-- Start of Source excerpt --

The argument given in the second part of Example 5.4.7 has an immediate, but important consequence.

Example 5.4.9.

Suppose \(V=U\oplus W\text{,}\) where \(U\) and \(W\) are \(T\)-invariant subspaces for some operator \(T:V\to V\text{.}\) Let \(B_U=\basis{u}{m}\) and let \(B_W = \basis{w}{n}\) be bases for \(U\) and \(W\text{,}\) respectively. Determine the matrix of \(T\) with respect to the basis \(B=B_U\cup B_W\) of \(V\text{.}\)
Solution.

-- End of Source excerpt --
-- Start of Data --

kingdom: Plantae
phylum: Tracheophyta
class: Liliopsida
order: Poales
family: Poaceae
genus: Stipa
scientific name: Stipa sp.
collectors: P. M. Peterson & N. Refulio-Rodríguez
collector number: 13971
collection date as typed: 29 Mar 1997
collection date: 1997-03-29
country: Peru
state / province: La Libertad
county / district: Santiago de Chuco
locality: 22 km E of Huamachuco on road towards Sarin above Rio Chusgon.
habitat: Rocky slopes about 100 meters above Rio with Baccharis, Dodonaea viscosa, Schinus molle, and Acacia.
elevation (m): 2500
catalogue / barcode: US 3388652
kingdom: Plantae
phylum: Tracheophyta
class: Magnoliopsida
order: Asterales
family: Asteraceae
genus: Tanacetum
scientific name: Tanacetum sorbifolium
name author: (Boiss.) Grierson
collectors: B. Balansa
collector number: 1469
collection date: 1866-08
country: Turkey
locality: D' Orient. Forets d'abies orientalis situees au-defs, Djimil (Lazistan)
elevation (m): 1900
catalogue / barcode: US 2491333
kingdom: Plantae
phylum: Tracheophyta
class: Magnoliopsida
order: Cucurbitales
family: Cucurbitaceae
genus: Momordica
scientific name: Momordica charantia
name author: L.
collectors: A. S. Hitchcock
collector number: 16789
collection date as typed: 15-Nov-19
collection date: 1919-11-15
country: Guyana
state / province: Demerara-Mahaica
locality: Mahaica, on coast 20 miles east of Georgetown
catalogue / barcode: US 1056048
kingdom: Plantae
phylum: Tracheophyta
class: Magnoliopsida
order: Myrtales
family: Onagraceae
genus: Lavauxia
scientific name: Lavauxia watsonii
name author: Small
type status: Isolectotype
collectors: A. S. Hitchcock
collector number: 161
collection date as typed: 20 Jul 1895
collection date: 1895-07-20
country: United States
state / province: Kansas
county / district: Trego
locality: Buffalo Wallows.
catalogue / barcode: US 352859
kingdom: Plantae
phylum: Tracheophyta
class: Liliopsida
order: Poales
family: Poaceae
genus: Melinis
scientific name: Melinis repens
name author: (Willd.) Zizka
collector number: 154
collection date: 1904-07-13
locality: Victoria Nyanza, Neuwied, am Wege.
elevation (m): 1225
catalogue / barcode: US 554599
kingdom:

-- End of Data --

### What this exercise asks
1 - Rewrite the paragraph of the linear algebra excerpt that begins "Suppose \(V=U\oplus W\)" as a short bulleted list that keeps its main facts.
2 - In the linear algebra excerpt, which argument is said to have an immediate but important consequence?
3 - Continue the linear algebra excerpt, starting after its final word, "Solution."
The records have no connection to the linear algebra excerpt.

### In response
1 -
- V is the direct sum of U and W.
- U and W are T-invariant subspaces for some operator T: V → V.
- B_U is a basis for U, and B_W is a basis for W.
- Goal: determine the matrix of T with respect to the basis B = B_U ∪ B_W of V.

2 - The argument given in the second part of Example 5.4.7.

3 -
Since we don’t know the map \(T\) or anything about the bases \(B_U,B_W\text{,}\) we’re looking for a fairly general statement here. Since \(U\) is \(T\)-invariant, we must have \(T(\uu_i)\in U\) for each \(i=1,\ldots, m\text{.}\) Similarly, \(T(\ww_j)\in W\) for each \(j=1,\ldots, n\text{.}\) This means that we have
\begin{align*} T(\uu_1) \amp = a_{11}\uu_1 + \cdots + a_{m1}\uu_m + 0\ww_1+\cdots + 0\ww_n\\ \amp \vdots \\ T(\uu_m) \amp = a_{1m}\uu_1 + \cdots + a_{mm}\uu_m+0\ww_1+\cdots + 0\ww_n\\ T(\ww_1) \amp = 0\uu_1 + \cdots + 0\uu_m+b_{11}\ww_1 + \cdots + b_{n1}\ww_n \\ \amp \vdots \\ T(\ww_n) \amp = 0\uu_1 + \cdots + 0\uu_m+b_{1n}\ww_1 + \cdots + b_{nn}\ww_n \end{align*}
for some scalars \(a_{ij},b_{ij}\text{.}\) If we set \(A = [a_{ij}]_{m\times m}\) and \(B = [b_{ij}]_{n\times n}\text{,}\) then we have
\begin{equation*} M_B(T) = \bbm A \amp 0\\0\amp B\ebm\text{.} \end{equation*}
Moreover, we can also see that \(A = M_{B_U}(T|_U)\text{,}\) and \(B = M_{B_W}(T|_W)\text{.}\)